The condition that Γ >> Λ, it is seen that the entropy of the accreting gas in an ADAF increases as it falls inward. Thus, according to the Schwarzschild condition, ADAFs are unstable to convection (Narayan et al 2000). Calculations of ADAFs which include hydrothermal convection (Quataert and Gruzinov 2000) show that angular momentum is transported inward, resulting in a flatter density profile (ρ ∝ r^−1/2) (CDAFs, convection dominated accretion flows). However, while some MHD calculations confirm this (Igumenshchev and Narayan 2002), others show that in the presence of turbulent magnetic fields, the net result of convection is to transport angular momentum outward (Hawley et al 2001). So although it is not certain what the effect of convection is when both resistive and viscous heating are present, it does appear that ADAF models which include convection without a more complete handling of the magnetic field are not self-consistent (Balbus and Hawley 2002).

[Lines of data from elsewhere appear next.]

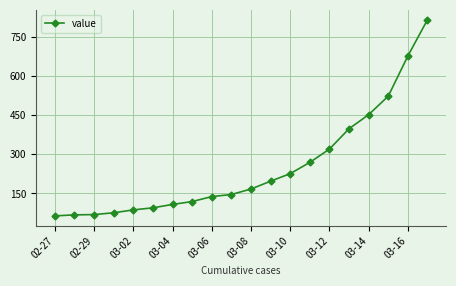

What is the difference between the maximum and second lowest values?

748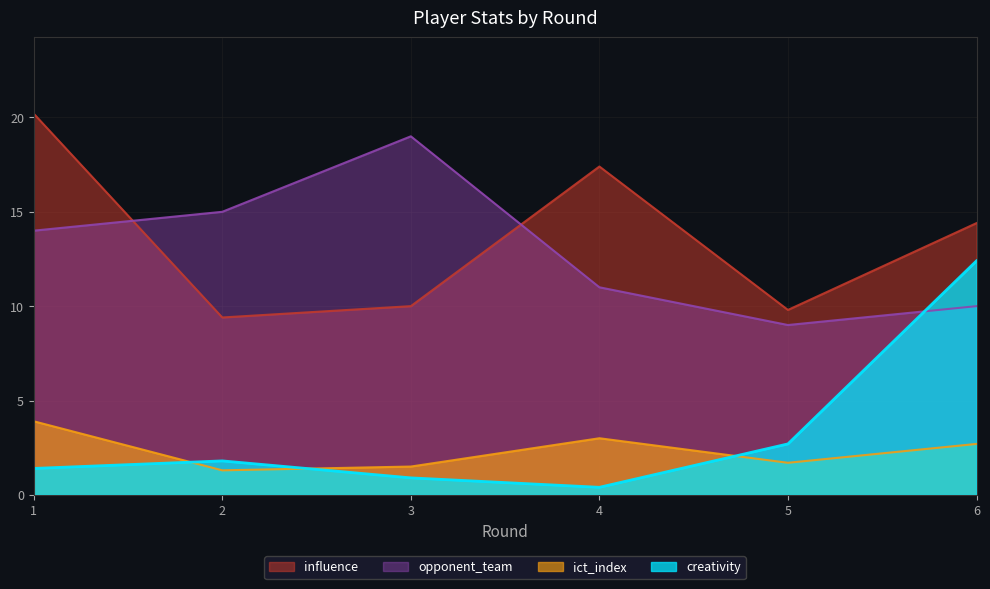

Where does the opponent_team series first go above 14?

2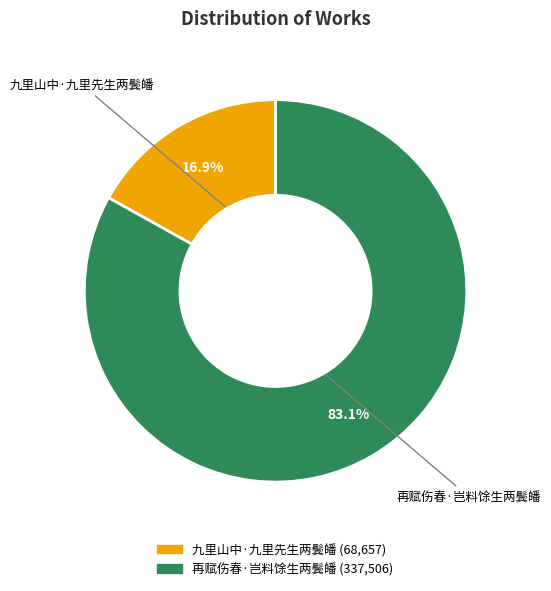

To the nearest percent, what is the difference between the 九里山中·九里先生两鬓皤 and 再赋伤春·岂料馀生两鬓皤 slice percentages?

66%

A fundamental assumption of two-temperature ADAFs is that viscous heating followed by rapid accretion leads to a decoupling of the ions from the electrons. Although it has been shown that the Coulomb coupling itself may be too weak to maintain a thermal equilibrium, other mechanisms may prevent the formation of a two-temperature plasma. For example, Alfvenic turbulence or plasma waves in the presence of a magnetic field in thermal equipartition preferentially heats the electrons (Begelman and Chiueh 1988, Quataert and Gruzinov 1999). If such turbulence is due to collisionless shocks, the resulting heating rate will exceed the Coulomb rate, Γ^ie, if M > 3×10⁴ M_ּ (Narayan and Yi 1995b). Thus, although ADAFs may be applicable to XRBs, for Sgr A^*, where M = 2.6 × 10⁶ M_ּ, it is not at all clear that a stable large-scale two-temperature plasma develops.